**DATA TO EXAMINE:**

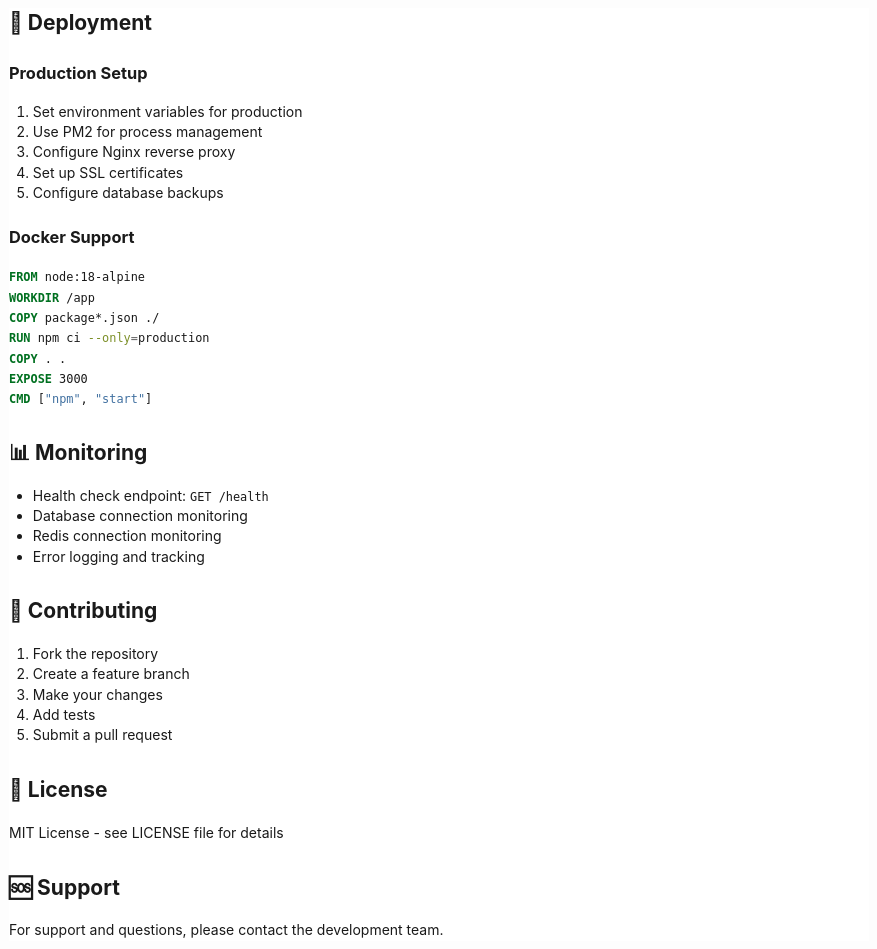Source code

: ## 🚀 Deployment

### Production Setup

1. Set environment variables for production
2. Use PM2 for process management
3. Configure Nginx reverse proxy
4. Set up SSL certificates
5. Configure database backups

### Docker Support

```dockerfile
FROM node:18-alpine
WORKDIR /app
COPY package*.json ./
RUN npm ci --only=production
COPY . .
EXPOSE 3000
CMD ["npm", "start"]
```

## 📊 Monitoring

- Health check endpoint: `GET /health`
- Database connection monitoring
- Redis connection monitoring
- Error logging and tracking

## 🤝 Contributing

1. Fork the repository
2. Create a feature branch
3. Make your changes
4. Add tests
5. Submit a pull request

## 📄 License

MIT License - see LICENSE file for details

## 🆘 Support

For support and questions, please contact the development team.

**PROBLEM STATEMENT:**
All of the entries above should be copied exactly, with the images left out.

**THE COMPLETED TASK:**
Source code

: ## 🚀 Deployment

### Production Setup

1. Set environment variables for production
2. Use PM2 for process management
3. Configure Nginx reverse proxy
4. Set up SSL certificates
5. Configure database backups

### Docker Support

```dockerfile
FROM node:18-alpine
WORKDIR /app
COPY package*.json ./
RUN npm ci --only=production
COPY . .
EXPOSE 3000
CMD ["npm", "start"]
```

## 📊 Monitoring

- Health check endpoint: `GET /health`
- Database connection monitoring
- Redis connection monitoring
- Error logging and tracking

## 🤝 Contributing

1. Fork the repository
2. Create a feature branch
3. Make your changes
4. Add tests
5. Submit a pull request

## 📄 License

MIT License - see LICENSE file for details

## 🆘 Support

For support and questions, please contact the development team.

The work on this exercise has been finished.